One way of boosting an animal’s chances of survival in a new environment is to acclimatise it to that environment before it is fully released. Releasing younger animals also increases success rates, probably because they can adapt better behaviourally and are less likely to have developed homing behaviours, the experts note.
“For animals born in captivity, the success rate decreased by 1.5-fold, compared with animals born in the wild. However, just over a third (37%) of the relocated animals were observed to find a mate and/or raise a cub in their new habitat,” they observe.
This relatively low level of mating success shows that rewilding efforts often face challenged, which is why it is particularly important to protect existing habitats.
“In the last 15 years we have become more successful at translocating and reintroducing large carnivores. This allows us to be optimistic for the future of rebuilding damaged ecosystems around the globe, but we must remember that it is always more important to protect large carnivore populations where they are now before we lose them,” says Seth Thomas, of the University of Oxford, who was the lead author of the study.
“Even as we have grown to be more successful, 34% of individual translocations fail and they cannot be seen as a replacement for immediate conservation action to save these populations,” Thomas adds.
As the UK is “one of the most nature-deprived countries in the world” in the words of the experts, reintroducing formerly native apex predators such as wolves and the Eurasian lynx could boost biodiversity, the scientists say.

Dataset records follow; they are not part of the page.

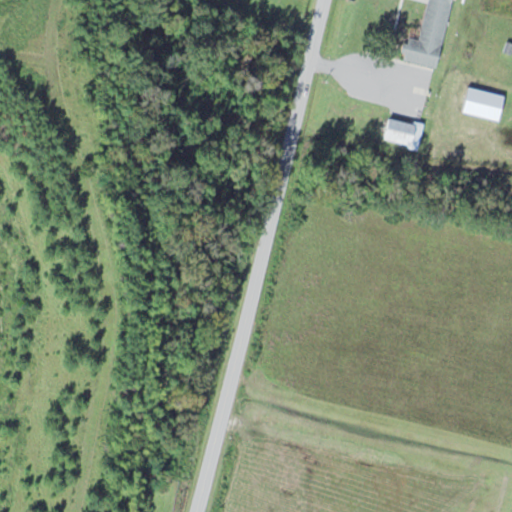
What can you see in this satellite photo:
crop: (502, 5)
building: (427, 34)
building: (425, 35)
road: (363, 74)
parking lot: (386, 80)
building: (492, 111)
building: (403, 130)
building: (398, 133)
road: (257, 256)
quarry: (7, 320)
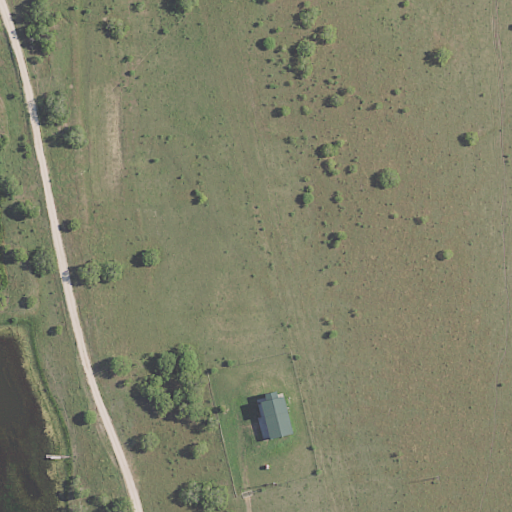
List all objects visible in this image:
building: (272, 419)
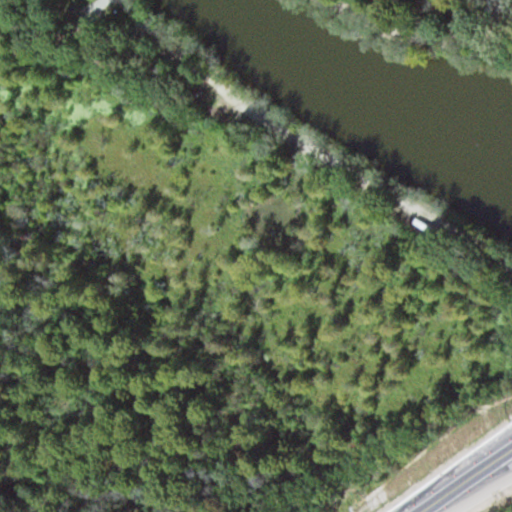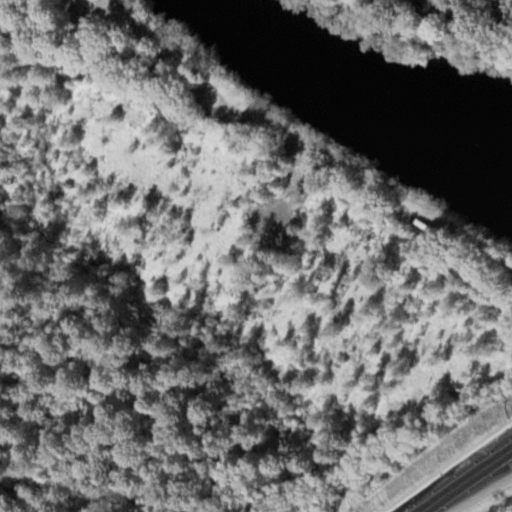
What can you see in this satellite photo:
road: (479, 467)
road: (479, 476)
road: (430, 501)
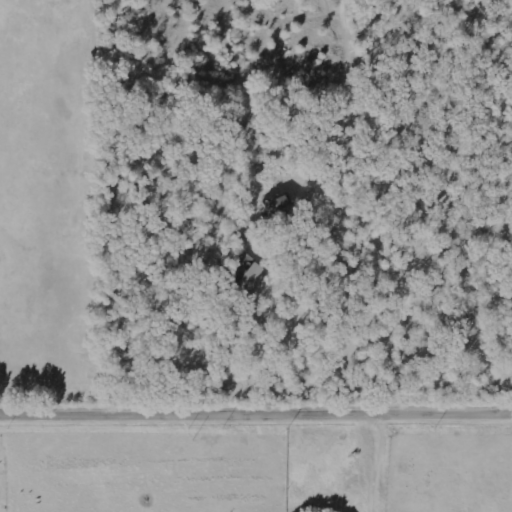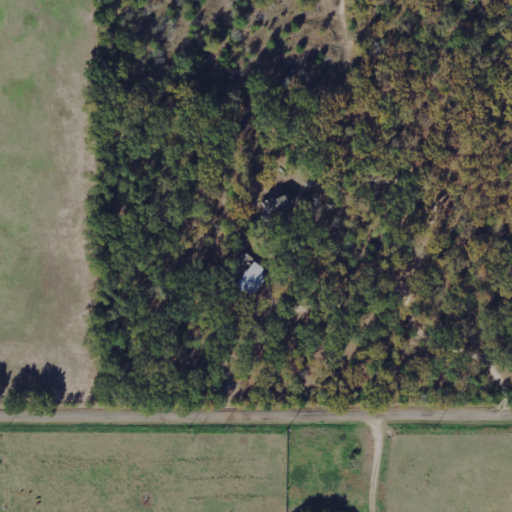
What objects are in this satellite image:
road: (256, 418)
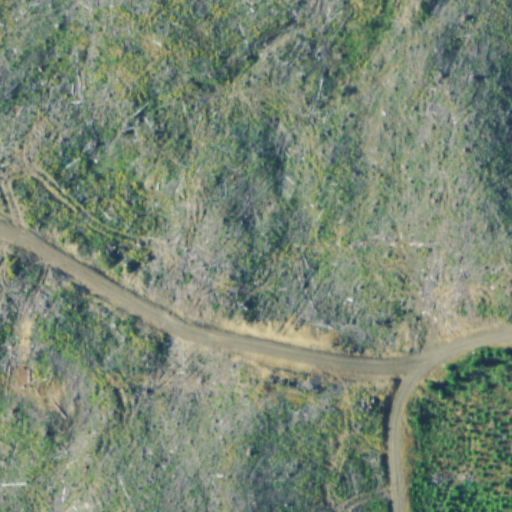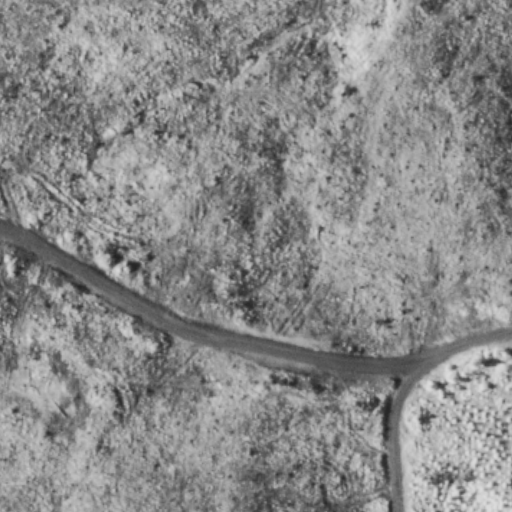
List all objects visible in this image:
road: (410, 390)
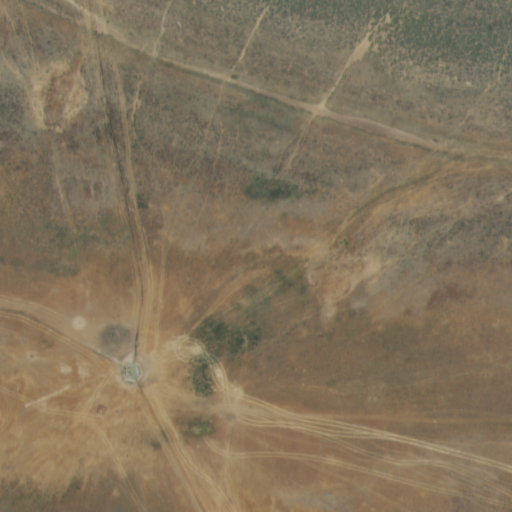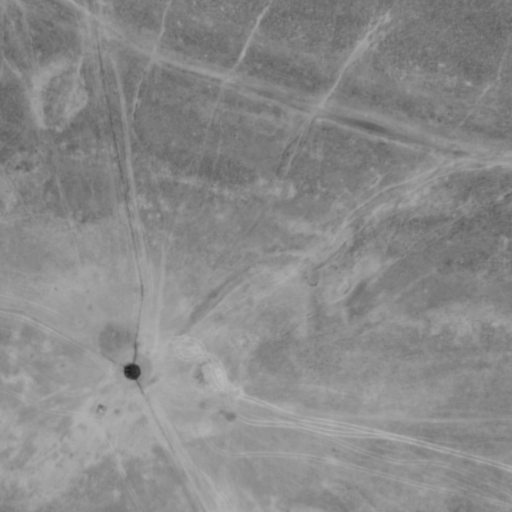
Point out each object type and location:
road: (110, 359)
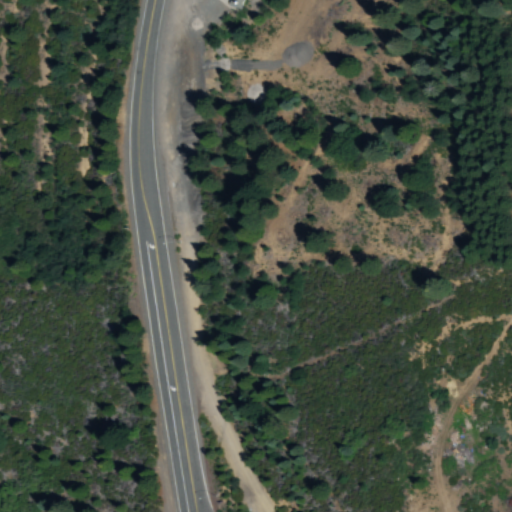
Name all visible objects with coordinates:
building: (234, 4)
road: (146, 256)
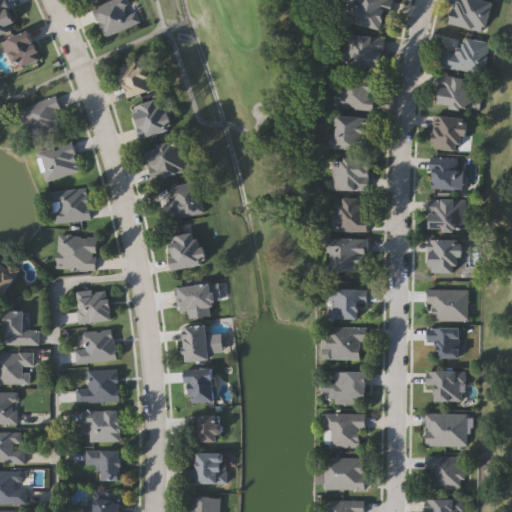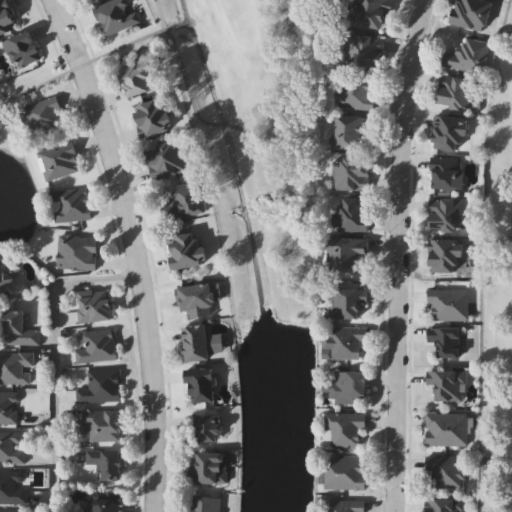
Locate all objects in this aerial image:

“As the UN decade of ecosystem restoration gets underway, the ecological need and political appetite for relocations of large carnivores has never been greater, and they have the potential to contribute more now than ever before to biodiversity conservation,” says David Macdonald, a professor at WildCRU.
“By scrutinising the most geographically comprehensive sample of relocated large carnivores to date, our study makes plain to conservationists and policy makers the urgency of improving rewilding efforts.”
However, Alastair Driver, director of the charity Rewilding Britain, cautions that the reintroduction of lynxes to Britain is a relatively distant prospect.
“We still have a long way to go to overcome the misconceptions which dominate societal concerns around sharing our human-dominated landscape with other apex predators, but this report and the successes which it documents, will be hugely valuable in securing a more ‘grown-up’ discussion on the subject,” Driver says.
“I have no doubt that this will, in turn, lead to well-planned and implemented carnivore reintroductions which only 10 years ago, I would have thought inconceivable in my lifetime.”